The big test for this production is in how you feel about Julie at the end
Polly Stenham's modern version of Strindberg's Miss Julie sees the titular character (played by Vanessa Kirby) as a coke snorting, rich bitch and Jean (Eric Kofi Abrefa) as her father's ambitious chauffeur.
Opening to the pounding clubby beats of Julie's birthday party she is in the crowd of guests but not really part of it, something which will be played on throughout the play as party-goers drift in and out without paying her any attention.
Easy to dislike
Kirby gives her a convincing complexity. She is easy to dislike - a manipulator with petulant and combustible mood swings. A woman of a privileged who takes no responsibility and can only be trusted with pocket money from her trust fund.
Her father, we hear, avoids her when she drinks because it reminds him of her mother who committed suicide.
If it isn't to get his attention perhaps it is punishment for his new relationship.
Backdrop of grief
Her mother is key to unlocking Julie. Her behaviour has to be viewed against a backdrop of grief and perhaps even post-traumatic shock having been the one to find the body.
She's also recently been painfully dumped by her fiance; all fuel to add to her fiery behaviour and the relationship that will unfold between her and Jean.

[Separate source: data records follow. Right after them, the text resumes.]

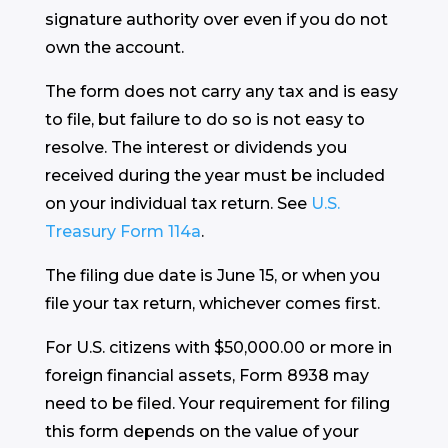
signature authority over even if you do not
own the account.
The form does not carry any tax and is easy
to file, but failure to do so is not easy to
resolve. The interest or dividends you
received during the year must be included
on your individual tax return. See
U.S.
Treasury Form 114a
.
The filing due date is June 15, or when you
file your tax return, whichever comes first.
For U.S. citizens with $50,000.00 or more in
foreign financial assets, Form 8938 may
need to be filed. Your requirement for filing
this form depends on the value of your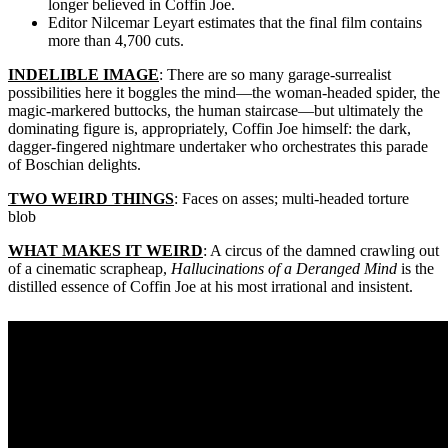
longer believed in Coffin Joe.
Editor Nilcemar Leyart estimates that the final film contains
more than 4,700 cuts.
INDELIBLE IMAGE
: There are so many garage-surrealist
possibilities here it boggles the mind—the woman-headed spider, the
magic-markered buttocks, the human staircase—but ultimately the
dominating figure is, appropriately, Coffin Joe himself: the dark,
dagger-fingered nightmare undertaker who orchestrates this parade
of Boschian delights.
TWO WEIRD THINGS
: Faces on asses; multi-headed torture
blob
WHAT MAKES IT WEIRD
: A circus of the damned crawling out
of a cinematic scrapheap,
Hallucinations of a Deranged Mind
is the
distilled essence of Coffin Joe at his most irrational and insistent.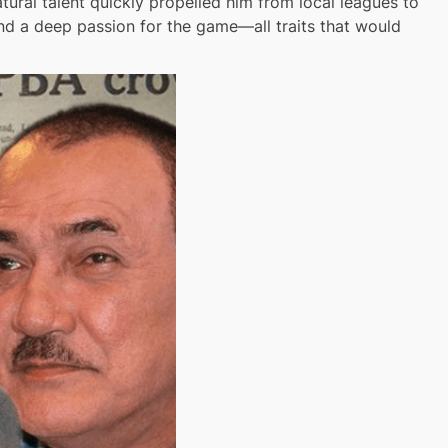
ural talent quickly propelled him from local leagues to
and a deep passion for the game—all traits that would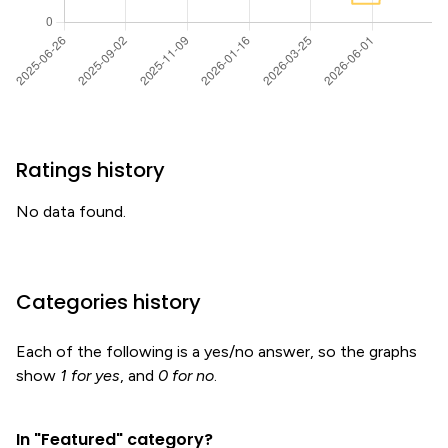
Ratings history
No data found.
Categories history
Each of the following is a yes/no answer, so the graphs
show
1 for yes
, and
0 for no
.
In "Featured" category?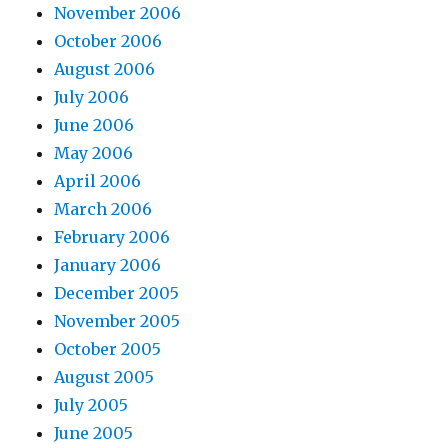
November 2006
October 2006
August 2006
July 2006
June 2006
May 2006
April 2006
March 2006
February 2006
January 2006
December 2005
November 2005
October 2005
August 2005
July 2005
June 2005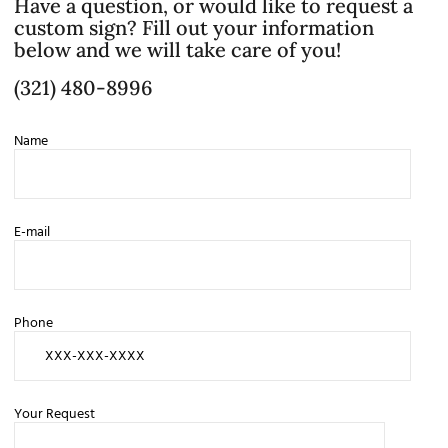
Have a question, or would like to request a
custom sign? Fill out your information
below and we will take care of you!
(321) 480-8996
Name
E-mail
Phone
Your Request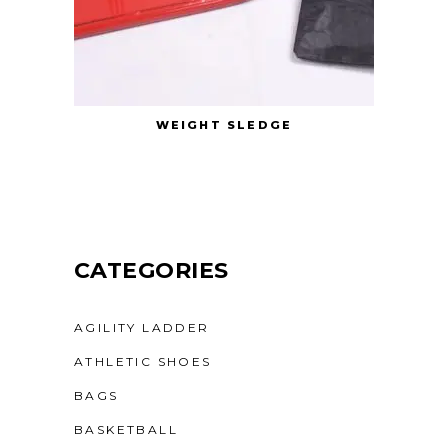
WEIGHT SLEDGE
CATEGORIES
AGILITY LADDER
ATHLETIC SHOES
BAGS
BASKETBALL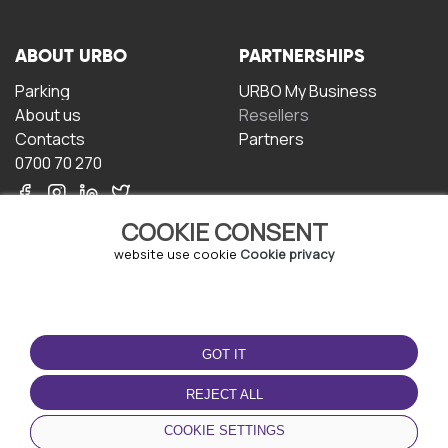
ABOUT URBO
PARTNERSHIPS
Parking
URBO My Business
About us
Resellers
Contacts
Partners
0700 70 270
COOKIE CONSENT
website use cookie
Cookie privacy
TERMS OF USE
DOWNLOAD THE APP
GOT IT
Terms and conditions
Privacy policy
REJECT ALL
Cookie policy
COOKIE SETTINGS
User Agreement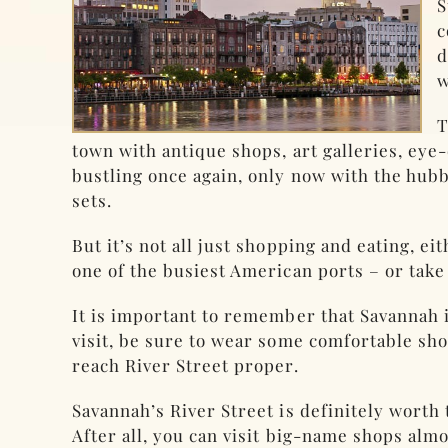
S
c
d
w
T
town with antique shops, art galleries, eye
bustling once again, only now with the hubbu
sets.
But it’s not all just shopping and eating, ei
one of the busiest American ports – or take
It is important to remember that Savannah i
visit, be sure to wear some comfortable shoe
reach River Street proper.
Savannah’s River Street is definitely worth 
After all, you can visit big-name shops alm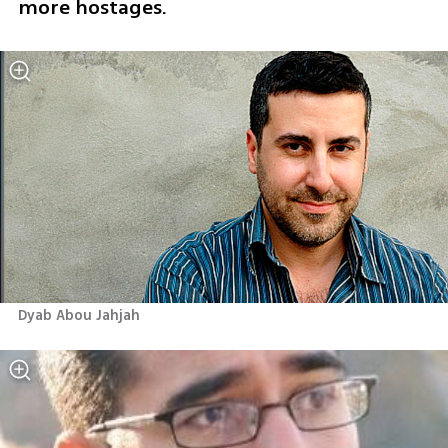
more hostages.
Dyab Abou Jahjah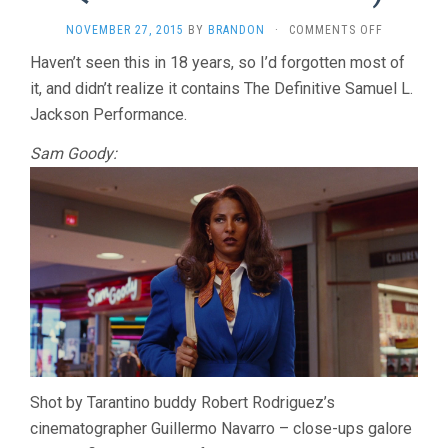
ON
NOVEMBER 27, 2015
BY
BRANDON
·
COMMENTS OFF
JACKIE
Haven’t seen this in 18 years, so I’d forgotten most of
BROWN
it, and didn’t realize it contains The Definitive Samuel L.
(1997,
QUENTIN
Jackson Performance.
TARANTINO
Sam Goody:
Shot by Tarantino buddy Robert Rodriguez’s
cinematographer Guillermo Navarro – close-ups galore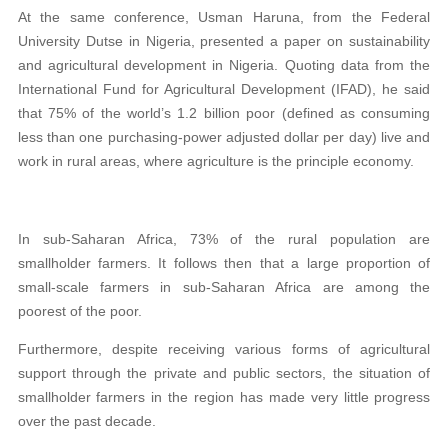
At the same conference, Usman Haruna, from the Federal
University Dutse in Nigeria, presented a paper on sustainability
and agricultural development in Nigeria. Quoting data from the
International Fund for Agricultural Development (IFAD), he said
that 75% of the world’s 1.2 billion poor (defined as consuming
less than one purchasing-power adjusted dollar per day) live and
work in rural areas, where agriculture is the principle economy.
In sub-Saharan Africa, 73% of the rural population are
smallholder farmers. It follows then that a large proportion of
small-scale farmers in sub-Saharan Africa are among the
poorest of the poor.
Furthermore, despite receiving various forms of agricultural
support through the private and public sectors, the situation of
smallholder farmers in the region has made very little progress
over the past decade.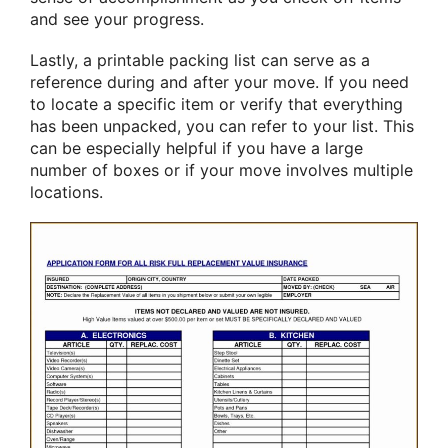
and see your progress.
Lastly, a printable packing list can serve as a
reference during and after your move. If you need
to locate a specific item or verify that everything
has been unpacked, you can refer to your list. This
can be especially helpful if you have a large
number of boxes or if your move involves multiple
locations.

Stenham's script plays more heavily on the fact that Jean is already in a relationship with Christine (Thalissa Teixeira) who is probably the closest Julie has to a friend.

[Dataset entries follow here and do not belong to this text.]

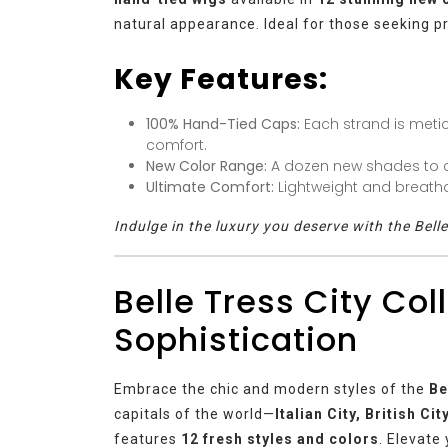
natural appearance. Ideal for those seeking pr
Key Features:
100% Hand-Tied Caps:
Each strand is meti
comfort.
New Color Range:
A dozen new shades to c
Ultimate Comfort:
Lightweight and breatha
Indulge in the luxury you deserve with the Bell
Belle Tress City Col
Sophistication
Embrace the chic and modern styles of the
Be
capitals of the world—
Italian City, British Ci
features
12 fresh styles and colors
. Elevate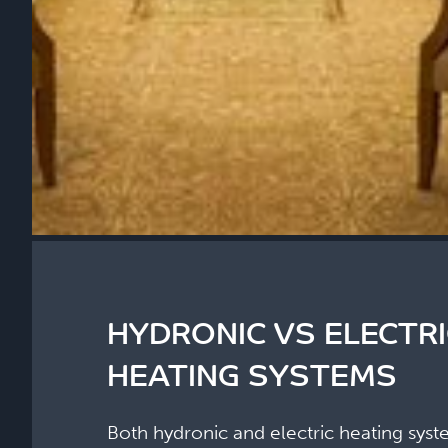
HYDRONIC VS ELECTR
HEATING SYSTEMS
Both hydronic and electric heating syst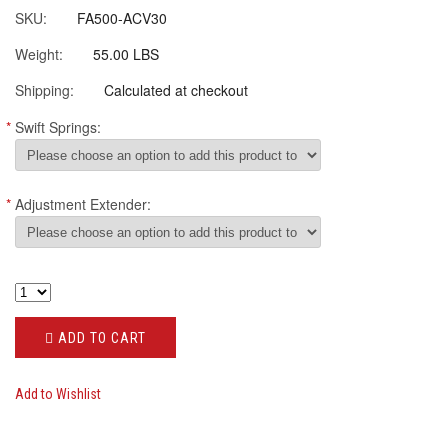
SKU:
FA500-ACV30
Weight:
55.00 LBS
Shipping:
Calculated at checkout
*
Swift Springs:
*
Adjustment Extender:
ADD TO CART
Add to Wishlist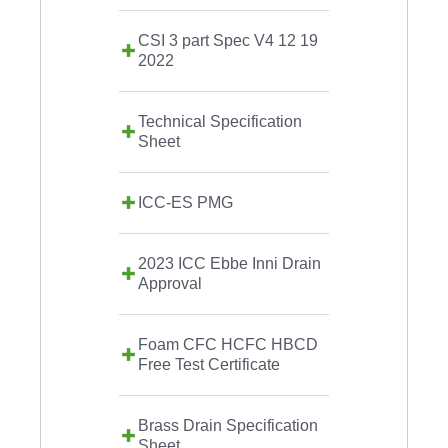
CSI 3 part Spec V4 12 19
2022
Technical Specification
Sheet
ICC-ES PMG
2023 ICC Ebbe Inni Drain
Approval
Foam CFC HCFC HBCD
Free Test Certificate
Brass Drain Specification
Sheet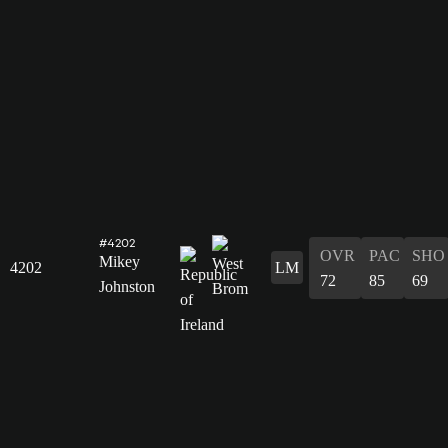
#4202
OVR
PAC
SHO
Mikey
4202
LM
72
85
69
Johnston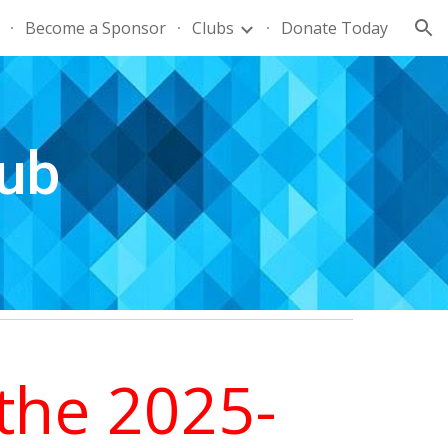
Become a Sponsor
Clubs
Donate Today
ion
ub
the 2025-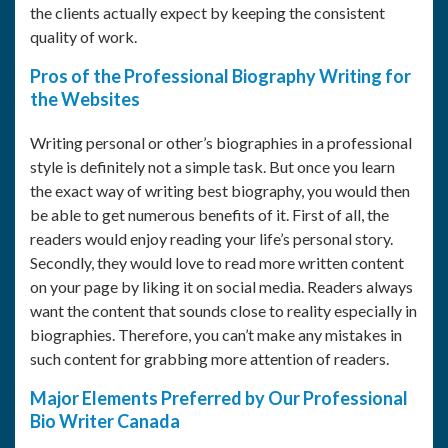
the clients actually expect by keeping the consistent
quality of work.
Pros of the Professional Biography Writing for
the Websites
Writing personal or other’s biographies in a professional
style is definitely not a simple task. But once you learn
the exact way of writing best biography, you would then
be able to get numerous benefits of it. First of all, the
readers would enjoy reading your life’s personal story.
Secondly, they would love to read more written content
on your page by liking it on social media. Readers always
want the content that sounds close to reality especially in
biographies. Therefore, you can’t make any mistakes in
such content for grabbing more attention of readers.
Major Elements Preferred by Our Professional
Bio Writer Canada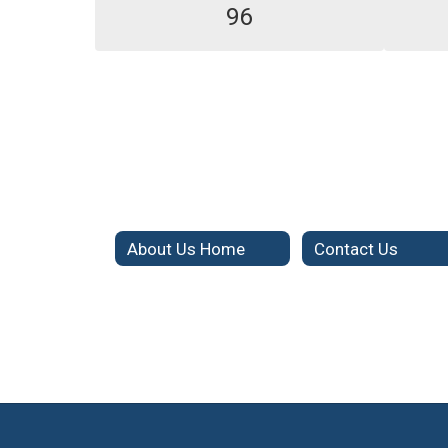
96
About Us Home
Contact Us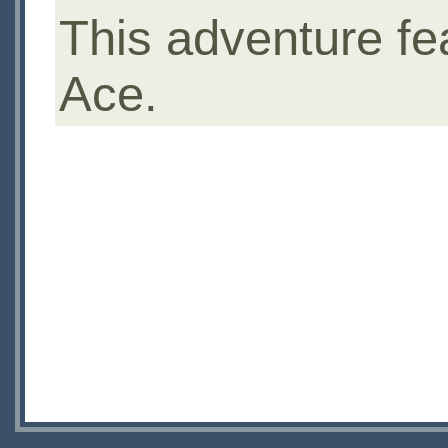
This adventure fe
Ace.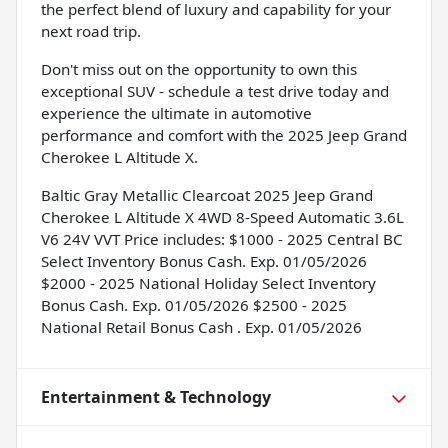
the perfect blend of luxury and capability for your
next road trip.
Don't miss out on the opportunity to own this
exceptional SUV - schedule a test drive today and
experience the ultimate in automotive
performance and comfort with the 2025 Jeep Grand
Cherokee L Altitude X.
Baltic Gray Metallic Clearcoat 2025 Jeep Grand
Cherokee L Altitude X 4WD 8-Speed Automatic 3.6L
V6 24V VVT Price includes: $1000 - 2025 Central BC
Select Inventory Bonus Cash. Exp. 01/05/2026
$2000 - 2025 National Holiday Select Inventory
Bonus Cash. Exp. 01/05/2026 $2500 - 2025
National Retail Bonus Cash . Exp. 01/05/2026
Entertainment & Technology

Rather it being her father's imminent return adding tension to their increasingly heated flirtation it is Christine finding out, after all, sleeping with the chauffeur hardly has the same air of scandal in 2018 as it did in 1888.
There are some interesting decisions around the infamous budgie scene.
The 'beloved' bird hitherto unmentioned by the animal-loving Julie meets a messy end at its mistress's hand in an act that feels like the ultimate in petulant cruelty.
It is an action almost at the apex of her unravelling, an action pregnant in meaning and one which deserves a spot on a therapist's couch on its own.
The big test for this production is in how you feel about Julie at the end. She isn't the nicest of people and there is a lot within her own power to resolve but she's obviously damaged, hurting and lonely.
Were there any twangs of sympathy with her ending? Surprisingly there was a teeny part of me that was quietly urging someone to come to her aid.
For that, I'm giving it four stars ****.
It's 1 hour 25 without and interval and runs at the National Theatre until September 8.